Tuesday, January 7, 2014

Small Fry

An old post of mine right after my brother announced the upcoming birth of his son bewailed the inevitable Grinch-like heart expansion that I knew was going to happen. I smiled, because indeed, that kid has become one of my people, just like his sister. 

I haven't seen the kids in person in nearly a year and a half; they've grown huge and there're brains in their heads they've learned how to use, often to hilarious effect. It's unclear if Small Dude has deduced on his own that Justin Bieber is someone to--what's the opposite of "emulate"? Despise? Anyway, Small Dude drew a picture for his mom of an airplane with a person falling out of it. When asked for clarification, Justin Bieber was thrown off the plane and good riddance. I wanted to know if he really didn't like the Bieber (that's my little guy!) or if he picked up on my bro's dislike of the titbag, so I asked him over Skype about it. "POW POW!" he answered. Apparently, if Bieber were there in person, he'd be attacked with all the fury contained in a tiny four year old body. 
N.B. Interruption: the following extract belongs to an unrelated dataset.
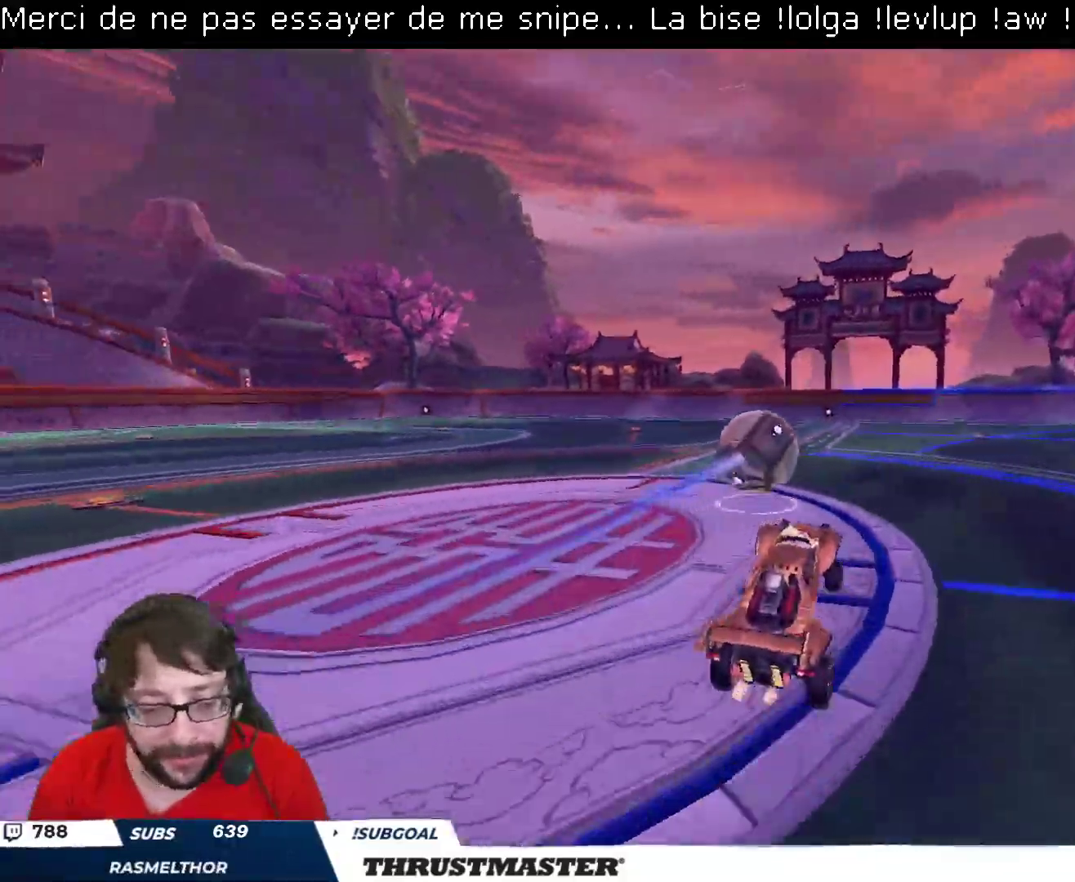
{"buttons": ["A", "R2"], "left_stick": "up", "right_stick": "center", "events": [[33, "left_stick", "center"], [367, "left_stick", "up"], [450, "A", "down"]]}
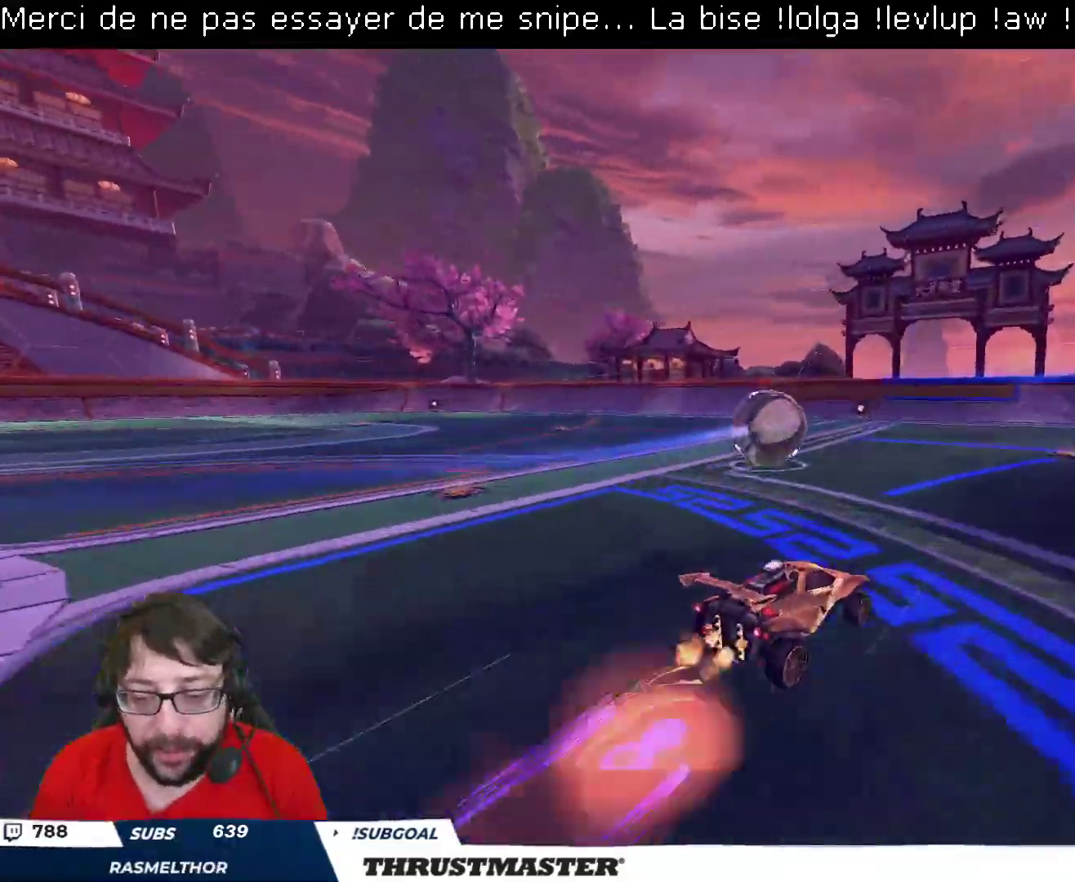
{"buttons": ["R2"], "left_stick": "center", "right_stick": "center", "events": [[17, "A", "up"], [67, "A", "down"], [133, "A", "up"], [217, "Y", "down"], [283, "Y", "up"], [367, "Y", "down"], [367, "left_stick", "center"], [433, "Y", "up"]]}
The duck face is a phenomenon I'm determined my niece and nephew will never participate in or encourage. To that effect, I've developed what my mom calls, "the horse's butt," which involves an unsightly over-extension of the lip flaps to the point that it begins to look like a sideways ass crack. At random times over Skype, I'll flash the horse's butt at the kids, which Small Dude takes as his cue to run away screaming, while his sister giggles because she remembers the pictures I showed her of "hot" chicks doing the duck face, only edited so you can understand they were really eating invisible spaghetti noodles. 

When my brother told me he and his wife were having another baby, I planned all the things I would teach the small fry. I didn't take into consideration my brother's foul mouth and the fact that the kids would be innately comfortable with "fuck" and "damn" touted about on a daily basis. So it was to my delight when, on one Skype chat, the kids sitting at their dining room table a few weeks before Christmas, I had the chance to get under my brother's skin. 

My bro was being a dick, talking to me from behind their laptop where I could only make out a few words, so in retaliation, I asked Small Dude to hold up his hand with his palm facing him, and to make a fist. Then I guided him into pointing his tiny fist at his dad, and then to ease up the middle finger. And just like that, I taught my nephew to flip his dad off for the first time in his life.

My Skype session for that day was over, but I think my brother realized that his kids and I have a special bond. Certainly I didn't expect they would take up so much of my thoughts.